Integrating narrowband PMR networks with broadband LTE networks can provide a winning combination of secure, reliable, mission critical push-to-talk voice and messaging communications with access to fast mobile data services, such as sending and receiving images, video and querying databases. Combining the two technologies also enables voice communications to be extended beyond the coverage area of the PMR radio network and allows two-way radio and cellular smartphone users with a push-to-talk (PTT) app on their device to communicate both within and outside the PMR coverage zone.
There are two main ways to integrate narrowband PMR and broadband LTE networks. The first way interconnects two separate systems using a gateway. This is usually referred to as a ‘hybrid’ network, as it is allows two discrete networks to be interconnected. The second way is to implement a ‘converged’ network, which combines both technologies onto the same service management platform.
Hybrid networks can take a variety of forms.
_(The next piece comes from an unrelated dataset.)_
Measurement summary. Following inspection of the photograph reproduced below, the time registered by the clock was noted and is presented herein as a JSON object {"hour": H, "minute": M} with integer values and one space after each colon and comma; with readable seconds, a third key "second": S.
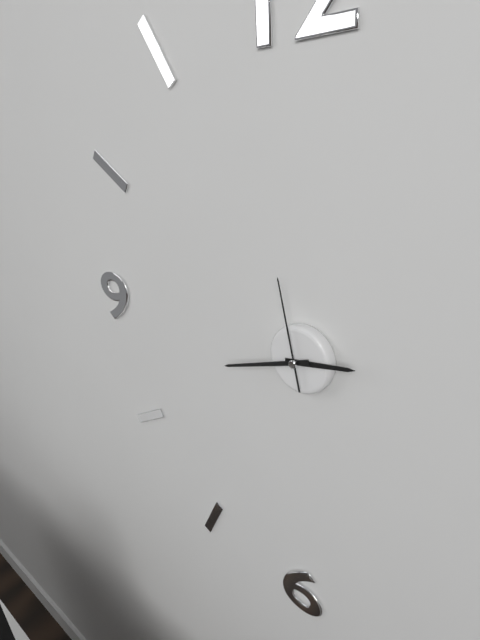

These are largely determined by how the hybrid network manages to access LTE frequency spectrum. If the PMR network operator has no assigned LTE frequency spectrum then the easiest way to access some is to overlay a dedicated broadband service on top of a commercial mobile operator’s network using VPN (virtual private network) technology.
A second way, if again no frequency spectrum is available, is to implement tactical islands of dedicated 4G LTE coverage around key sites using small fixed or mobile LTE base stations. Spectrum would have to accessed via an MNO or other LTE spectrum license holder. Hytera and its subsidiary Teltronic can provide a variety of LTE base stations including fixed, mobile and man-portable.
A third solution is where the PMR network operator is provided with its own dedicated licensed LTE spectrum by a national government or regulator. The operator can then build and operate its own dedicated private LTE network on a local or even national level and use it in conjunction with its existing PMR network.
A more advanced and efficient solution is to combine both PMR and LTE technology onto a single converged platform. For example, in 2017 Hytera launched its narrowband and broadband LTE-PMR Converged Communication Solution, which provides a unified management and services platform for both technologies. The Hytera Base-Band Unit (BBU) supports both LTE and PMR for dual mode operations or to enable a smooth transition from narrowband to broadband. The Hytera Remote Radio Unit has been designed to support multiple modes and standards such as LTE and PMR using a software defined radio (SDR) architecture.
The key to managing a converged LTE/PMR network is the enhanced Trunking Core (eTC), which delivers a unified platform to manage trunking services provided by both technologies. The Hytera EMS (enhanced management system) provides a unified management for both LTE and PMR and integrates terminal management sub-systems, user policies and so on. For example, this allows the system to identify and manage subscriber IDs and profiles as users move between LTE and PMR networks.
Hytera has also developed an integrated base station (iBS), which combines the RRU, BBU and eTC into one small unit. Again, the iBS supports multiple modes, including LTE and PMR. It can be deployed as an outdoor base station within a network or as a discrete, standalone system. The iBS supports multi-site networking, but it can also be used to provide separate narrowband and broadband networks. On the devices side, Hytera offers the PDC760 DMR/LTE and PTC760 TETRA/LTE hand portable, multi-mode Advanced Radios enabling users to switch easily between LTE and PMR modes.
In addition to the multi-mode radios and its extensive portfolio of DMR terminals, Hytera has recently added some Push-to-Talk over Cellular (PoC) LTE devices.